### PASSAGE TO READ:
Every test method receives a TestNamespace parameter that provides unique prefixes for entity names:

@Test
void myTest(TestNamespace ns) {
  String uniqueName = ns.prefix("myEntity");  // e.g., "abc123_myEntity"
}

This ensures tests don't conflict when running in parallel.

SdkClients

Get pre-configured SDK clients for different users:

OpenMetadataClient adminClient = SdkClients.adminClient();
OpenMetadataClient user1Client = SdkClients.user1Client();
OpenMetadataClient botClient = SdkClients.botClient();

SharedEntities

Access pre-created entities for tests:

DatabaseService service = SharedEntities.getService();
Database database = SharedEntities.getDatabase();
DatabaseSchema schema = SharedEntities.getSchema();
User adminUser = SharedEntities.getAdminUser();

3. BaseEntityIT Features

When extending BaseEntityIT, you get these tests automatically:

Test Description
post_entityCreate_200 Create entity successfully
get_entity_200_OK Get entity by ID
get_entityByName_200 Get entity by FQN
get_entityNotFound_404 Get non-existent entity
put_entityCreate_200 Create via PUT
patch_entityAttributes_200 Patch entity attributes
delete_entityAsAdmin_200 Delete entity
get_entityListWithPagination_200 List with pagination
test_sdkCRUDOperations Full CRUD via SDK
... and 30+ more

4. Controlling Test Behavior

Use flags to customize which inherited tests run:

public class MyEntityIT extends BaseEntityIT<MyEntity, CreateMyEntity> {
  {
    supportsPatch = true;          // Enable PATCH tests
    supportsTags = true;           // Enable tag tests
    supportsOwner = true;          // Enable owner tests
    supportsSearchIndex = true;    // Enable search tests
    supportsDomains = true;        // Enable domain tests
  }
}

5. Best Practices

  1. Use TestNamespace.prefix() for all entity names to ensure uniqueness
  2. Don't clean up entities - TestNamespace isolation handles this
  3. Use specific imports - No wildcard imports (import static ....*)

### WHAT YOU WILL DO:
A – Summarize the testing guide in two sentences.
B – Pick up the testing guide after its last best-practice item and write what comes next.
The records have no connection to the testing guide.

### SOURCE MATERIAL:

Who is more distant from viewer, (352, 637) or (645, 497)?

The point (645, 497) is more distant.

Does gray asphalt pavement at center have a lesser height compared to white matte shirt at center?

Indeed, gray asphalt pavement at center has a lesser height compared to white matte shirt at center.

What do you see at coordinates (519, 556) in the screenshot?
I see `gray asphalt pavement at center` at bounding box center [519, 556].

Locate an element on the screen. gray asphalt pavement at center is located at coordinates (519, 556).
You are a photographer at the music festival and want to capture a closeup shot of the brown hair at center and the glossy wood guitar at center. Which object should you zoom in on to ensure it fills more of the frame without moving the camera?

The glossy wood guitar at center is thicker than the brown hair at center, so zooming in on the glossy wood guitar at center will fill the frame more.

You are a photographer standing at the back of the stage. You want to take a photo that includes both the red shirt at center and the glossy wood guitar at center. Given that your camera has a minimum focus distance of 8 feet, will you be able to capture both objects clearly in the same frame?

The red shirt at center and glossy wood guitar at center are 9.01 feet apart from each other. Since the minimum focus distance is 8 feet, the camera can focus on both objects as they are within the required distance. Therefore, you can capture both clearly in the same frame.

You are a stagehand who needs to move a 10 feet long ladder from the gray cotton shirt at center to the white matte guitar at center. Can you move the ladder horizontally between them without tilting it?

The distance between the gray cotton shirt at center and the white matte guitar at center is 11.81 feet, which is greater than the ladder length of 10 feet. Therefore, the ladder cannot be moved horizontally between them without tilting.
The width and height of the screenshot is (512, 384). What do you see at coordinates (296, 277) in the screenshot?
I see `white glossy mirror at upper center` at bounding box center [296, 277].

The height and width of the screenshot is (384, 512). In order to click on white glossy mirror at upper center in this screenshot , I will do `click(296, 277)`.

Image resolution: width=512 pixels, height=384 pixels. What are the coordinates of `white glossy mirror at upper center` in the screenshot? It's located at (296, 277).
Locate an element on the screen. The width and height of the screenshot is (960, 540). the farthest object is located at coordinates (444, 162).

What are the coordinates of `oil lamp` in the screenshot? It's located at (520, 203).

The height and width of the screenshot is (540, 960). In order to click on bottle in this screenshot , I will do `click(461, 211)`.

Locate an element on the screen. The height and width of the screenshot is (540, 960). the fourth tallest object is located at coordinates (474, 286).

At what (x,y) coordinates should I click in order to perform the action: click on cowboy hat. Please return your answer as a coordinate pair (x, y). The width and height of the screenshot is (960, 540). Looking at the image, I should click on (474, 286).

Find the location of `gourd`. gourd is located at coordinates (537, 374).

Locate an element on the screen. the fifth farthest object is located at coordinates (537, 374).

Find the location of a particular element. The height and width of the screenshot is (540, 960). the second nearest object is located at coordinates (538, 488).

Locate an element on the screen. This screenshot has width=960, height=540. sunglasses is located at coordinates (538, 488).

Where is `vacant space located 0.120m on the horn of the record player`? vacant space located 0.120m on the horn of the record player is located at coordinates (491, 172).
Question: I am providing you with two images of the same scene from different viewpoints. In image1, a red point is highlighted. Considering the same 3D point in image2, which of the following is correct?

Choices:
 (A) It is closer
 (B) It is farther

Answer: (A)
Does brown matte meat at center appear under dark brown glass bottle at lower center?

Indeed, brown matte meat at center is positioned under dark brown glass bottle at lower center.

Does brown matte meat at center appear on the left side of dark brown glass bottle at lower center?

### ANSWERS FOR EACH ITEM:
A – Each test method gets a TestNamespace parameter whose prefixes keep entity names unique so parallel tests don't conflict. SdkClients supplies pre-configured clients for different users, SharedEntities provides pre-created entities, and classes extending BaseEntityIT inherit dozens of standard tests that flags such as supportsPatch and supportsTags can enable.

B –
  4. Keep tests independent - Don't rely on order of execution
  5. Use Awaitility for async operations - Not Thread.sleep()
Awaitility.await()
    .atMost(Duration.ofSeconds(30))
    .pollInterval(Duration.ofMillis(500))
    .until(() -> someCondition());
  1. Avoid single-line comments - Write self-documenting code

Project Structure

openmetadata-integration-tests/
├── src/test/java/org/openmetadata/it/
│   ├── auth/           # JWT token generation
│   ├── env/            # Test infrastructure (TestSuiteBootstrap)
│   ├── factories/      # Entity factory classes
│   ├── tests/          # Integration test classes
│   └── util/           # Utilities (SdkClients, TestNamespace)
└── src/test/resources/
    ├── openmetadata-secure-test.yaml  # Test config
    └── *.der                          # JWT keys

Test Infrastructure

Tests use TestSuiteBootstrap (a JUnit LauncherSessionListener) that:

  1. Starts database container (MySQL or PostgreSQL)
  2. Starts search container (Elasticsearch or OpenSearch)
  3. Starts Fuseki SPARQL container (for RDF tests)
  4. Starts the OpenMetadata application
  5. Initializes SharedEntities

All containers are started once per test run and shared across all tests.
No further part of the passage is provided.